De la "démocratie du sommeil" au sommeil de la démocratie

"La démocratie du sommeil" chronique de Jean Viard JDD du 28 novembre 2010

"Les maires de France ont réuni cette semaine leur congrès. Grande affaire. Le président de la République est venu y parler. Le sociologue se permettra de faire remarquer que nous avons un gros problème avec notre démocratie locale.

Car 61% des électeurs votent dans la commune où ils résident mais en travaillant dans une autre commune. Si on y rajoute les retraités, on peut dire que plus des deux tiers des citoyens votent d’abord pour défendre leurs cadres résidentiels. Autrement dit, ils demandent en priorité du silence, de bonnes écoles pour leurs enfants, la protection de leurs biens et une certaine homogénéité sociale.

Surtout pas de grands projets, de grands travaux, d’usines, de centres d’hébergement pour les plus pauvres, d’incinérateurs à ordures… Ainsi se battre pour le développement économique ou pour l’intégration n’est pas porteur pour un élu local. Son intérêt électoral est bien souvent contraire à ses intimes convictions. Et la suppression de la taxe professionnelle va renforcer ce mouvement car l’élu a perdu la capacité d’augmenter le budget de sa commune par son action en faveur des entreprises.
=-=-=-=-=
Poursuivez la chronique sur la démocratie locale au-delà de sa dernière phrase, celle qui porte sur la suppression de la taxe professionnelle.

Données fournies:
=-=-=-=-=
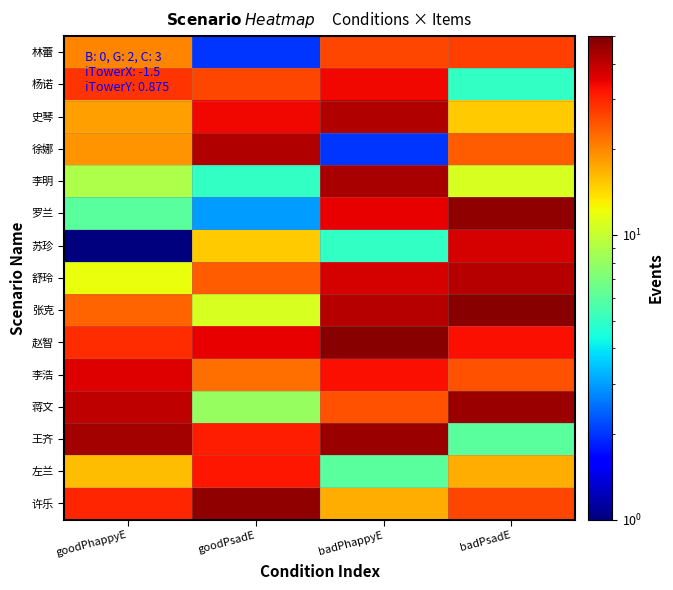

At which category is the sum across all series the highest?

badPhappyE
=-=-=-=-=
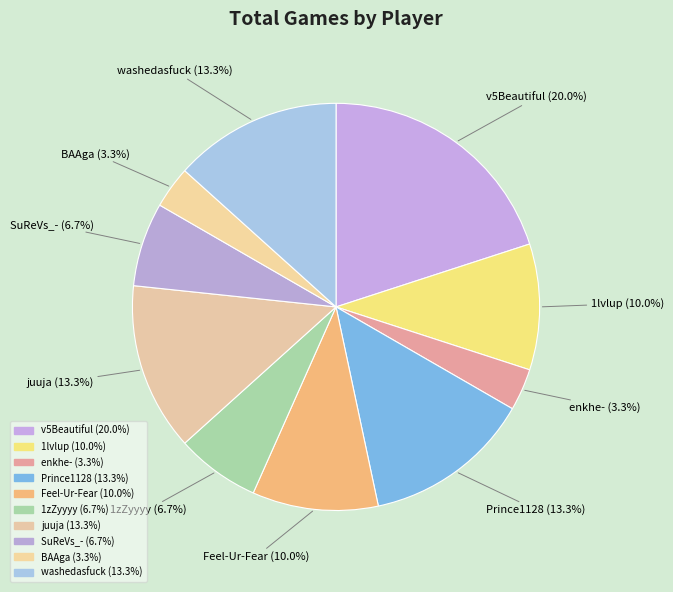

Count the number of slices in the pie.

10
=-=-=-=-=
Zone de réponse:
Nous sommes donc dans une démocratie municipale où "qui dort décide". Notre système électoral pousse ainsi à une France municipale défensive. Ce à quoi malheureusement la récente réforme territoriale ne touche en rien car son objet était de redonner du pouvoir à l’Etat, pas de renforcer la démocratie de base de notre République.

Compte tenu du fait que nous parcourons en moyenne sept kilomètres pour aller travailler, la meilleure solution serait de placer le vrai pouvoir, y compris par l’élection directe, au niveau des métropoles et des communautés de communes. Nous réunifierons alors la démocratie du sommeil et celle du travail. Les communes actuelles, comme les mairies d’arrondissement dans les grandes villes, restant le cadre de la gestion de la proximité. Je crois qu’il est temps de comprendre que nous sommes entrés dans une société de mobilité et que la démocratie doit y planter ses racines
".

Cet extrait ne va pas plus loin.